Having taken all of these issues into account, the judges arrive at a percentage split of the assets and must then apply the benchmark of equality. In other words if the section 25 exercise has led a judge to apportion the assets, for example two-thirds to the wife and one-third to the husband they must then explain why it is not an equal division.

So the short answer is, it is not always 50:50 but, if it isn’t, the departure from equality must be explained. An easy example would be the 20 year old beauty marrying the ageing rocker who has already made his fortune. If they divorce two years later she will not receive 50% of the wealth he built up prior to the marriage and, in our experience, there can often be reasons to depart from equality in order to meet the needs of both parties and to achieve fairness between them, taking into account all of the facts of their case.

The children always stay with their mother

Children cases are always difficult and we do not envy the judges who have to make Solomon like decisions and shape the future of the children whose parents cannot agree the arrangements for them. We used to be able to predict, with some certainty, that, save in exceptional cases, the children would remain with their mother. But then society used to be clearer-cut: the fathers went out to work and the mothers looked after the children. Families are not as traditional as they were and roles are not as delineated.

When Bob Geldof campaigned on this issue and argued that children should divide their time equally between their parents’ homes, many dismissed his ideas as popstar fantasy, perhaps achievable for millionaires with nannies and chauffeurs but not realistic for the average working family. He is an effective campaigner and his vision for modern families came close to being enshrined in law. The Government considered making the starting point for the arrangements for children, that they divide their time equally between their parents’ two homes but in the end shied away from the concept of equal division.

On balance we agree: the principle of looking at each case without prior assumption or political agenda must be right but it does mean that each judge can exercise his or her discretion based, inevitably, on their personal experience and perhaps even prejudice.

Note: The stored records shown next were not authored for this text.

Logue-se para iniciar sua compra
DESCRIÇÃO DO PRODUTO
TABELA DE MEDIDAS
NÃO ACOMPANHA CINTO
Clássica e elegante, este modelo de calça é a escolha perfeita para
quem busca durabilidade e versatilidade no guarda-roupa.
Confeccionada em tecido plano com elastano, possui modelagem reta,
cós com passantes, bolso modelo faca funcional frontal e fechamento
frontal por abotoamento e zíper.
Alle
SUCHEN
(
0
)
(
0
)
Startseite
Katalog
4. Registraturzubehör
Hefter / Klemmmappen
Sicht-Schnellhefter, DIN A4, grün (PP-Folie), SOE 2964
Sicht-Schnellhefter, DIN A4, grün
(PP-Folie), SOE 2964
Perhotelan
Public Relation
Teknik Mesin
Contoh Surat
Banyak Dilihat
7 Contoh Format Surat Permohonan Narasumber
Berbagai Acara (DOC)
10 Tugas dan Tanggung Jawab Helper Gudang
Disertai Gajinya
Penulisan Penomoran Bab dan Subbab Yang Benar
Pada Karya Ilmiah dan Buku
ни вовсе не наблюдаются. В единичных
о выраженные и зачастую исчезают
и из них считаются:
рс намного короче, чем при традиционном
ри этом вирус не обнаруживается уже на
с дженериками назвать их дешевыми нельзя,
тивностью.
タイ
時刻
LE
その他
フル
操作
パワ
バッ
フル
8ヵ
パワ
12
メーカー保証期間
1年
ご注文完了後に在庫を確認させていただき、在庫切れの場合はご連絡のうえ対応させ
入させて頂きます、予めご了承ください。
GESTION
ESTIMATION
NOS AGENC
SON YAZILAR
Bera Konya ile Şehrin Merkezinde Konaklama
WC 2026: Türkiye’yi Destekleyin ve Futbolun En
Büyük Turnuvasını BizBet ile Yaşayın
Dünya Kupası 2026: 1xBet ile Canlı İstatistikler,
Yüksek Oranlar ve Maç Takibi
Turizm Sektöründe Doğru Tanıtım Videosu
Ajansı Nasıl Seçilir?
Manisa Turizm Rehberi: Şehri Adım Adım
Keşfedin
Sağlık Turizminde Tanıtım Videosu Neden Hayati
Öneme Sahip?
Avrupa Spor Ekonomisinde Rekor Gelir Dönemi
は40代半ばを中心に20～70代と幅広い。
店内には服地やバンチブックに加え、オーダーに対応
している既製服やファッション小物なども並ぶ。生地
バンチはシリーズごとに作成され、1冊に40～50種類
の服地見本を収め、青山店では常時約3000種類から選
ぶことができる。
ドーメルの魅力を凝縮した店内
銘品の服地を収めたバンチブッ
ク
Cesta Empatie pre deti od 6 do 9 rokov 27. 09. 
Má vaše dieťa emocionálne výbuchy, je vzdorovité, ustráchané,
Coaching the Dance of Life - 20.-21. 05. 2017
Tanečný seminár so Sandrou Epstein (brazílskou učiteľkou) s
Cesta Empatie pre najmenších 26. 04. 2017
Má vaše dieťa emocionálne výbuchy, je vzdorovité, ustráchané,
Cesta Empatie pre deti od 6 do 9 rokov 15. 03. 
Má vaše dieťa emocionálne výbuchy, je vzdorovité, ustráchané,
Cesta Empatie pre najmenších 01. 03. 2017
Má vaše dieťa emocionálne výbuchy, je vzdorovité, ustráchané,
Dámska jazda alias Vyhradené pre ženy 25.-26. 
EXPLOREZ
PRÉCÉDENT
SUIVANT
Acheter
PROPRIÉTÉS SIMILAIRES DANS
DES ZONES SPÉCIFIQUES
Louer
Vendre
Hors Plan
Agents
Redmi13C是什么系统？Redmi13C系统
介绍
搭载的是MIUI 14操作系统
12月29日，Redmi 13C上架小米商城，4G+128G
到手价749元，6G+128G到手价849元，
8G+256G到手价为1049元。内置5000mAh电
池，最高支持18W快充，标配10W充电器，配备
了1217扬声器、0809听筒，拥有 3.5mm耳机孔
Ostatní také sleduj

The judges must follow a welfare checklist laid down in law and must make the decision that they consider to be in the best interests of the children. This law must be sacred but it can sometimes leave, particularly a father, feeling that judges are still more inclined to give the majority of children’s time to the mother. As society continues to evolve and children spend increasing amounts of time with their father; so should the law reflect these changes.